The artists
Skylar Cuevas
In January of 2020, I began working with Dr. Oliver in the ArtLab program pursing my interest in the intersection of art and science. I decided to become apart of the AiR Program in order to broaden my experience and work with a lab to create artworks for their research.
Paired to work with Dr. Byndloss and her lab, I was challenged with creating pieces representing the lab's research on non-communicable diseases. A highlight of the lab's research focuses on inflammation-induced gut dysbiosis due to microbial imbalance. These two cover pieces were created to depict Dr. Byndloss's two abstracts on S. Typhimurium expansion and the license of Escherichia coli choline catabolism as a result of a high fat diet.
The purpose of these pieces is to produce a simple visual for those to reference when interpreting Dr. Byndloss's abstracts. With that in mind, the pieces are less abstract in an artistic sense and more straightforward in regard to labeling chemical structures and visualizing their location in the mechanism (represented metaphorically in the piece on S. Typhimurium) and body.
The Mariana Byndloss Lab
In high-income countries, the leading causes of death are non-communicable diseases, such as Inflammatory Bowel Disease (IBD), cancer and cardiovascular disease. An important feature of most non-communicable diseases is inflammation-induced gut dysbiosis characterized by a shift in the microbial community structure from obligate to facultative anaerobes such as Proteobacteria. This microbial imbalance can contribute to disease pathogenesis due to either a microbiota-derived metabolite being depleted or produced at a harmful concentration.

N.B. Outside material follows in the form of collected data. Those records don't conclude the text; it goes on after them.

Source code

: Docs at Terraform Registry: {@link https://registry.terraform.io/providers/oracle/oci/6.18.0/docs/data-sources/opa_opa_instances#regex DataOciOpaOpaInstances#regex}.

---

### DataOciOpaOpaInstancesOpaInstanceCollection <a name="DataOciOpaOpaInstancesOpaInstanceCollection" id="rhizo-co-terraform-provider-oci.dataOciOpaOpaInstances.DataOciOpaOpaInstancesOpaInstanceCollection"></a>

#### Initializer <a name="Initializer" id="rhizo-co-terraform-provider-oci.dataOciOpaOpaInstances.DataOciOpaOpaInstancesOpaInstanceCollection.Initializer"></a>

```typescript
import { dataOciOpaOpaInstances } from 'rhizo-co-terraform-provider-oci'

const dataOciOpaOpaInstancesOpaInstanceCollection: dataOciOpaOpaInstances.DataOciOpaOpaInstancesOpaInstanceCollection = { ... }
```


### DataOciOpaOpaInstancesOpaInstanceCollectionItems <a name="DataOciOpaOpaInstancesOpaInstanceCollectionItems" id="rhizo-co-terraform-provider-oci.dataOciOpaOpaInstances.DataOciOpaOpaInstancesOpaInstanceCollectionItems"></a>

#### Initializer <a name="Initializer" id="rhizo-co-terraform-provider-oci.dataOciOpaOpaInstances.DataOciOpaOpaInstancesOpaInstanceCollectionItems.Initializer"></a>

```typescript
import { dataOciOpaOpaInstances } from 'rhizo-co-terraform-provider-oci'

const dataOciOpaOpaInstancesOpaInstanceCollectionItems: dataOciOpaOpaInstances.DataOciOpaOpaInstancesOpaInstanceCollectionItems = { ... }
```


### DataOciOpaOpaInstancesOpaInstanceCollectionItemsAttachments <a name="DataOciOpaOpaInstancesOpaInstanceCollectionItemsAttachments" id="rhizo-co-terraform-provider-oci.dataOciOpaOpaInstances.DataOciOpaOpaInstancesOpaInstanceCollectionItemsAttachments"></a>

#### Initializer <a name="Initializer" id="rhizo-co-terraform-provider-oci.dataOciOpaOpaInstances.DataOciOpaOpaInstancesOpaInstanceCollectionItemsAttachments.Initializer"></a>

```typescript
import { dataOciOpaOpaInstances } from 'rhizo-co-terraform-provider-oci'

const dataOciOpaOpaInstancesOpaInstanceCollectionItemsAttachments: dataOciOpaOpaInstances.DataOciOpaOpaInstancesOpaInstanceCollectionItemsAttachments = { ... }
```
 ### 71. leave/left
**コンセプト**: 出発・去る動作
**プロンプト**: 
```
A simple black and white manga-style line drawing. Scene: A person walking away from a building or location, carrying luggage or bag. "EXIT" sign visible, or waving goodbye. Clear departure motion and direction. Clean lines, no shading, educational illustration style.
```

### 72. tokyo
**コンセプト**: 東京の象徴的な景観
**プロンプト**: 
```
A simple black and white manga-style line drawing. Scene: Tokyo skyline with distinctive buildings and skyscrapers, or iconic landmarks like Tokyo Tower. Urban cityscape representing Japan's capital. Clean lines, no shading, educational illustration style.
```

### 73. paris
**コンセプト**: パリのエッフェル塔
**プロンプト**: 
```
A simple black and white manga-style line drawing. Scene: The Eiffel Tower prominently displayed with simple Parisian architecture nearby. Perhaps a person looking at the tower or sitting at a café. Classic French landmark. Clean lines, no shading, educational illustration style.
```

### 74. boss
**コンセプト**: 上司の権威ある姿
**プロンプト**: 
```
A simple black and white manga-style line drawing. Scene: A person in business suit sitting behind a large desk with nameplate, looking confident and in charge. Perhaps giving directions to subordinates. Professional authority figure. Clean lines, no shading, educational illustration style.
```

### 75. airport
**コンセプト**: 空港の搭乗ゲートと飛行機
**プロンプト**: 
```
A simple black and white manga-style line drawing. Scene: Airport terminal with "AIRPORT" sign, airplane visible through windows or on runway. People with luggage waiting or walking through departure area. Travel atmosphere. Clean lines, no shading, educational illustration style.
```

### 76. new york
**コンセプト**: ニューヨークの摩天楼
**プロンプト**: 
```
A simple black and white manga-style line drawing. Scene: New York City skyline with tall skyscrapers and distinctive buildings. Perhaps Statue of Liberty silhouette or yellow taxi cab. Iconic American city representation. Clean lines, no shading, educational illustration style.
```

However, little is known about the mechanism by which inflammation mediates changes in the host physiology to induce disruption of the microbial ecosystem in our large intestine leading to disease.
Our group uses a multidisciplinary approach combining microbiology, molecular biology, cell biology, immunology and pathology to try to understand how inflammation-dependent changes in gut epithelial metabolism can result in gut dysbiosis and increased risk to non- communicable disease. Specifically, we used a variety of mouse models, including diet-induced-obesity, chemical-induced colitis, infectious gastroenteritis (Salmonella enterica serovar Typhiumurium), and germ-free animals with the goal to identify metabolic pathways in the gut bacteria and in the host response to microbiota-induced metabolites that will aid in prevention of human disease.